BPGAP1 and Pin1 co‐regulate Rho, Erk and cortactin signaling in cell dynamics

Rho small GTPases are molecular switches that regulate actin and microtubule cytoskeleton networks during cellular morphogenesis, motility, invasion and proliferation. Although these processes are also under the control of MAPK/Erk pathway and cortactin (a cortical actin‐binding protein that facilitates actin branching and polymerisation), it is unclear where and how the signaling of Rho, Erk and cortactin converge and are co‐regulated inside the cells. We recently identified BPGAP1 as a potent multi‐domain Rho GTPase‐activating protein (GAP) that not only biochemically acting to inhibit RhoA activity via its RhoGAP domain, it also promotes Erk activity and cell motility via its BNIP‐2 and Cdc42GAP Homology domain and the Proline‐rich Region (PRR). We earlier showed that PRR targets cortactin and endophilin towards cell protrusions and for EGF receptor endocytosis, respectively; both by involving their SH3 domains specifically recognizing the prolines 184 and 186 of the 182‐PRPPLP‐189 moiety. Interestingly, part of the PRR, 186‐PPLP‐189, which subtly overlaps with the cortactin‐binding site, is also a prime target of the WW domain of peptidyl‐prolyl cis/trans isomerase Pin1. Consequently, binding of Pin1 to BPGAP1 enhances its RhoGAP activity but it suppresses BPGAP1‐induced acute Erk activation and cell motility. These results raise the question on whether Pin1 could also affect the function of BPGAP1 with cortactin and whether this effect, if any, is linked to or distinct from Erk regulation.
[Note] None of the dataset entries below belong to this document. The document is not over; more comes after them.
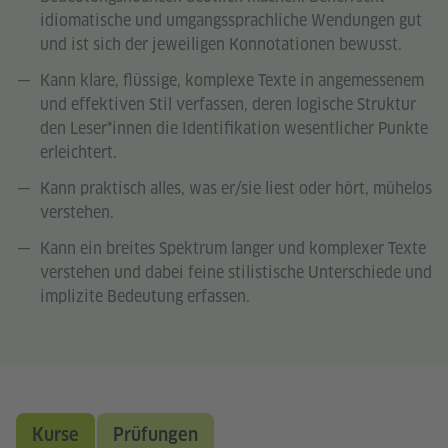
idiomatische und umgangssprachliche Wendungen gut
und ist sich der jeweiligen Konnotationen bewusst.
Kann klare, flüssige, komplexe Texte in angemessenem
und effektiven Stil verfassen, deren logische Struktur
den Leser*innen die Identifikation wesentlicher Punkte
erleichtert.
Kann praktisch alles, was er/sie liest oder hört, mühelos
verstehen.
Kann ein breites Spektrum langer und komplexer Texte
verstehen und dabei feine stilistische Unterschiede und
implizite Bedeutung erfassen.
Kurse
Prüfungen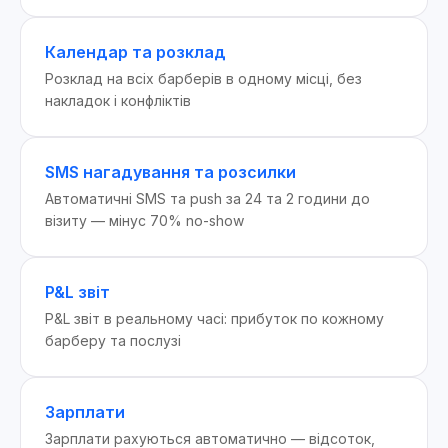
Календар та розклад
Розклад на всіх барберів в одному місці, без
накладок і конфліктів
SMS нагадування та розсилки
Автоматичні SMS та push за 24 та 2 години до
візиту — мінус 70% no-show
P&L звіт
P&L звіт в реальному часі: прибуток по кожному
барберу та послузі
Зарплати
Зарплати рахуються автоматично — відсоток,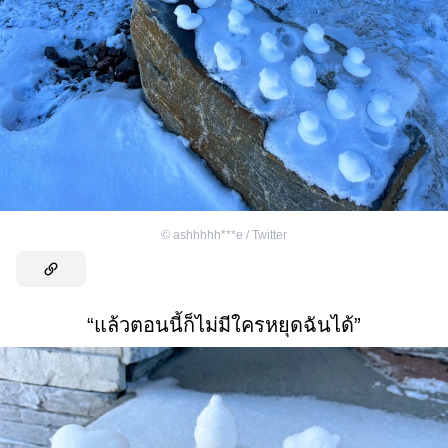
©
ashhhhh***e / Twitter
“แล้วตอนนี้ก็ไม่มีใครหยุดฉันได้”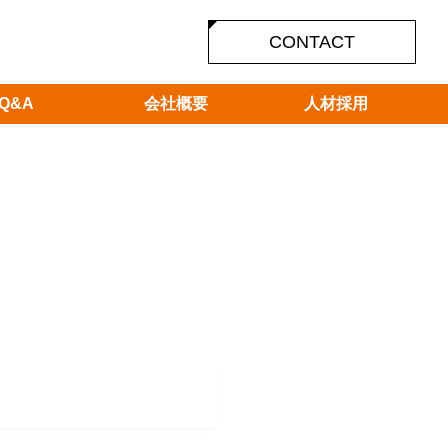
CONTACT
Q&A
会社概要
人材採用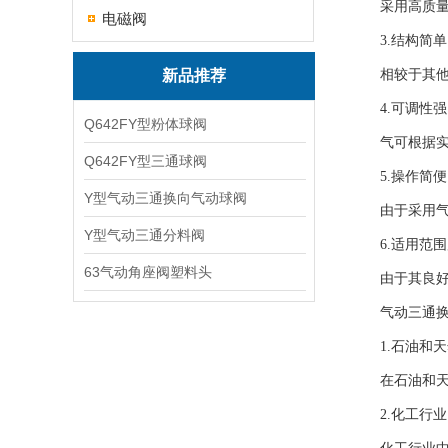
采用高质量的
电磁阀
3.结构简单
新品推荐
相较于其他类
4.可调性强
Q642FY型粉体球阀
气可根据实际
Q642FY型三通球阀
5.操作简便
Y型气动三通换向气动球阀
由于采用气动
Y型气动三通分料阀
6.适用范围
63气动角座阀塑料头
由于其良好的
气动三通换向
1.石油和天
在石油和天然
2.化工行业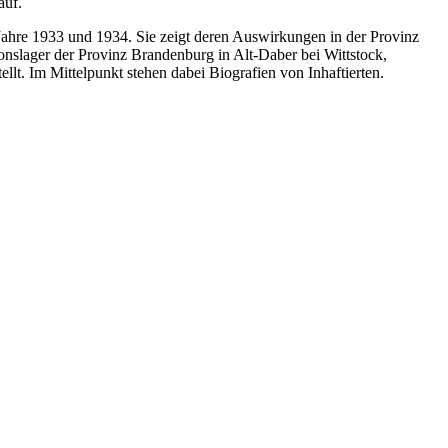
auf.
 Jahre 1933 und 1934. Sie zeigt deren Auswirkungen in der Provinz
ionslager der Provinz Brandenburg in Alt-Daber bei Wittstock,
t. Im Mittelpunkt stehen dabei Biografien von Inhaftierten.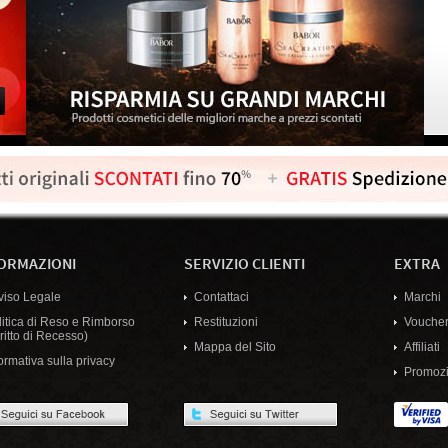
ORMAZIONI
SERVIZIO CLIENTI
EXTRA
viso Legale
Contattaci
Marchi
litica di Reso e Rimborso
Restituzioni
Voucher
ritto di Recesso)
Mappa del Sito
Affiliati
ormativa sulla privacy
Promozi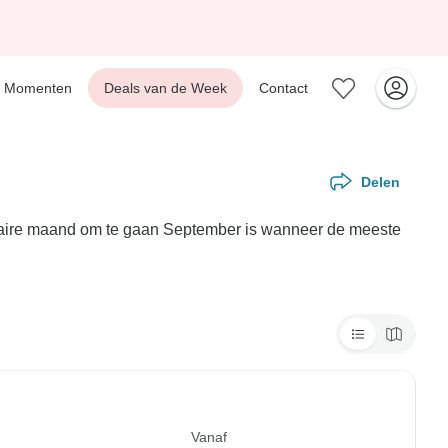
Momenten
Deals van de Week
Contact
Delen
pulaire maand om te gaan September is wanneer de meeste
Vanaf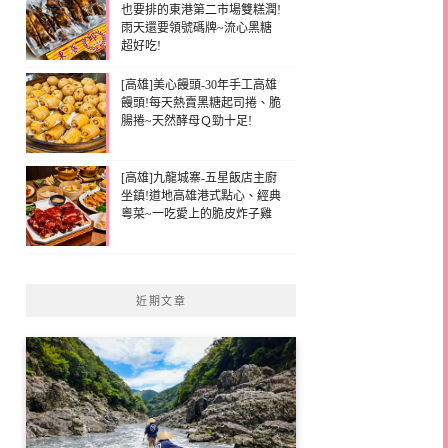
也要排的東港第二市場雙糕潤!
雨天還要領號碼牌~流心黑糖
超好吃!
[高雄]美心饅頭-30年手工高雄
饅頭!每天熱賣黑糖起司捲、脆
腸捲~天然酵母Ｑ勁十足!
[高雄]九龍城寨-五星飯店主廚
坐鎮!道地高雄港式點心、經典
粵菜~一吃愛上的脆皮炸子雞
近期文章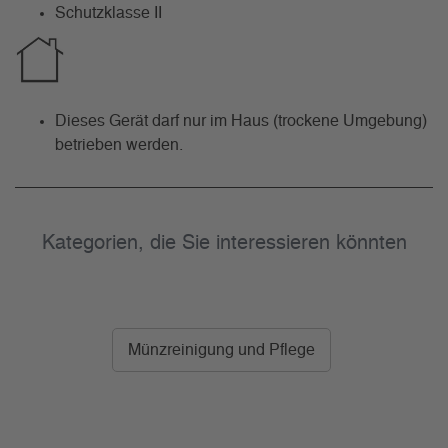
Schutzklasse II
Dieses Gerät darf nur im Haus (trockene Umgebung)
betrieben werden.
Kategorien, die Sie interessieren könnten
Münzreinigung und Pflege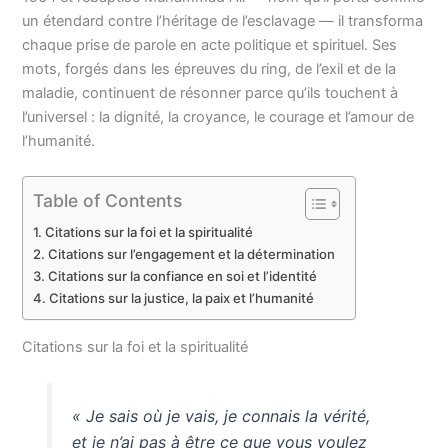
un étendard contre l’héritage de l’esclavage — il transforma
chaque prise de parole en acte politique et spirituel. Ses
mots, forgés dans les épreuves du ring, de l’exil et de la
maladie, continuent de résonner parce qu’ils touchent à
l’universel : la dignité, la croyance, le courage et l’amour de
l’humanité.
Table of Contents
Citations sur la foi et la spiritualité
Citations sur l’engagement et la détermination
Citations sur la confiance en soi et l’identité
Citations sur la justice, la paix et l’humanité
Citations sur la foi et la spiritualité
« Je sais où je vais, je connais la vérité,
et je n’ai pas à être ce que vous voulez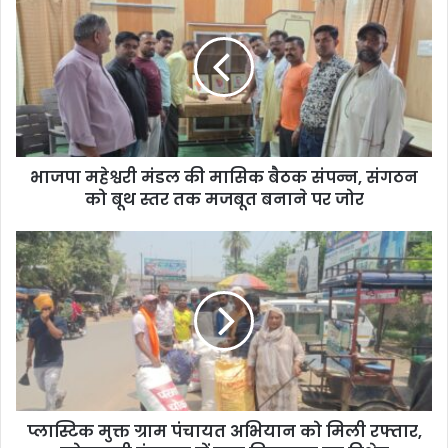
भाजपा महेश्वरी मंडल की मासिक बैठक संपन्न, संगठन
को बूथ स्तर तक मजबूत बनाने पर जोर
प्लास्टिक मुक्त ग्राम पंचायत अभियान को मिली रफ्तार,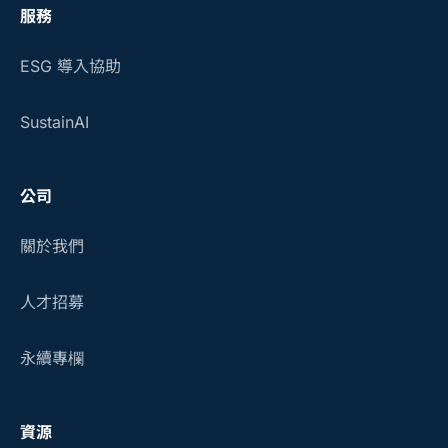
服務
ESG 導入協助
SustainAI
公司
關於我們
人才招募
永續專欄
資源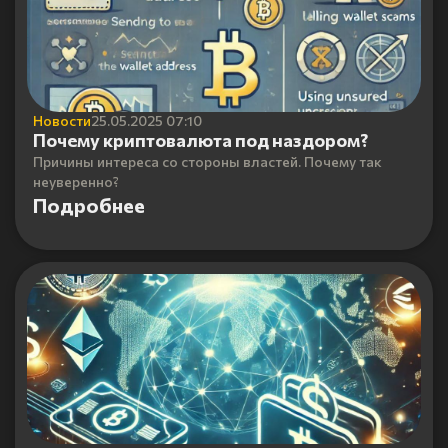
Новости
25.05.2025 07:10
Почему криптовалюта под наздором?
Причины интереса со стороны властей. Почему так
неуверенно?
Подробнее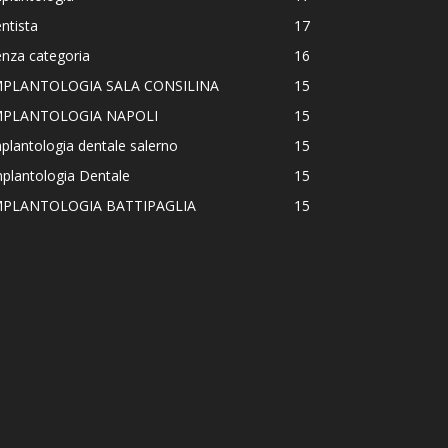
ntista
17
nza categoria
16
MPLANTOLOGIA SALA CONSILINA
15
MPLANTOLOGIA NAPOLI
15
plantologia dentale salerno
15
plantologia Dentale
15
MPLANTOLOGIA BATTIPAGLIA
15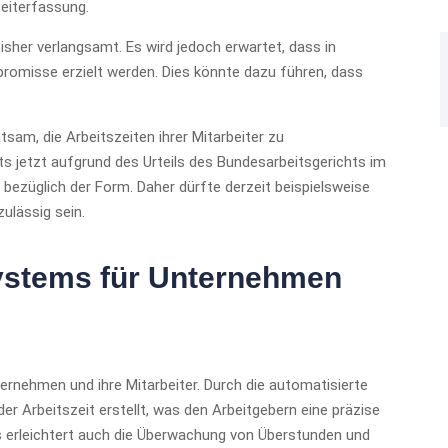
Zeiterfassung.
her verlangsamt. Es wird jedoch erwartet, dass in
romisse erzielt werden. Dies könnte dazu führen, dass
sam, die Arbeitszeiten ihrer Mitarbeiter zu
ts jetzt aufgrund des Urteils des Bundesarbeitsgerichts im
bezüglich der Form. Daher dürfte derzeit beispielsweise
ulässig sein.
 Systems für Unternehmen
ternehmen und ihre Mitarbeiter. Durch die automatisierte
 Arbeitszeit erstellt, was den Arbeitgebern eine präzise
es erleichtert auch die Überwachung von Überstunden und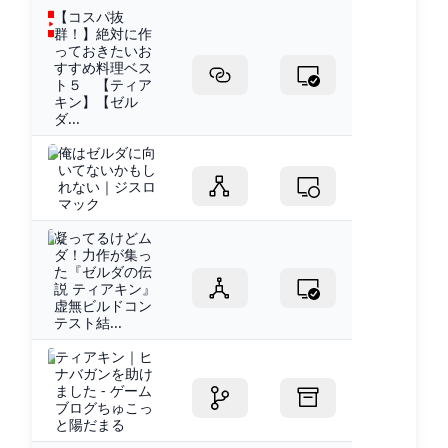
【コスパ抜
群！】絶対に作
っておきたいお
すすめ料理ベス
ト５ 【ティア
キン】【ゼル
ダ...
俺はゼルダに向
いてないかもし
れない｜ジスロ
マック
凝ってるけどム
ダ！力作が集っ
た『ゼルダの伝
説 ティアキン』
虚無ビルドコン
テスト結...
ティアキン｜ヒ
ナバガンを助け
ました - ゲーム
ブログちゅこっ
と陽だまる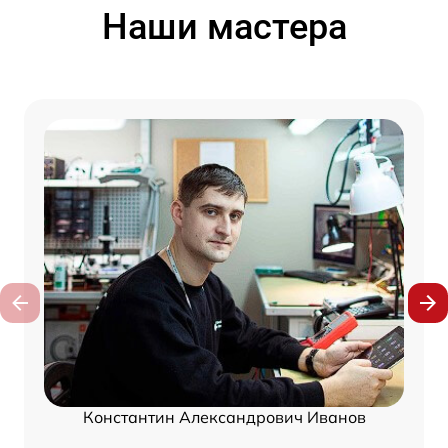
Наши мастера
Константин Александрович Иванов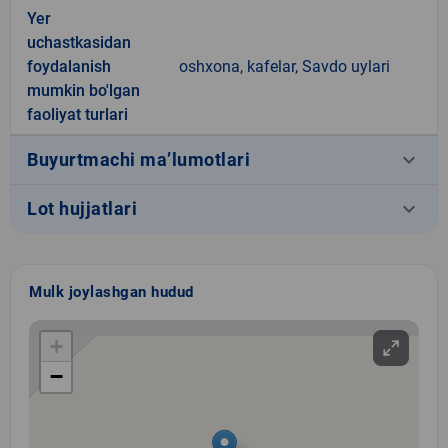
Yer
uchastkasidan
foydalanish
oshxona, kafelar, Savdo uylari
mumkin bo'lgan
faoliyat turlari
keyboard_arrow_down
Buyurtmachi ma’lumotlari
keyboard_arrow_down
Lot hujjatlari
Mulk joylashgan hudud
+
−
Here, we showed that Pin1 overexpression could enhance the binding of cortactin to BPGAP1. Consistently, such binding is significantly reduced in Pin1 knockdown cells. Furthermore, Pin1 overexpression also modulates the dynamic disposition of BPGAP1 and its impacts on cellular morphogenesis. How such process would involve BPGAP1 and Pin1 co‐regulating the activity of cortactin, in relation to its reduced acute Erk but enhanced RhoGAP activity in both space and time, is now being investigated.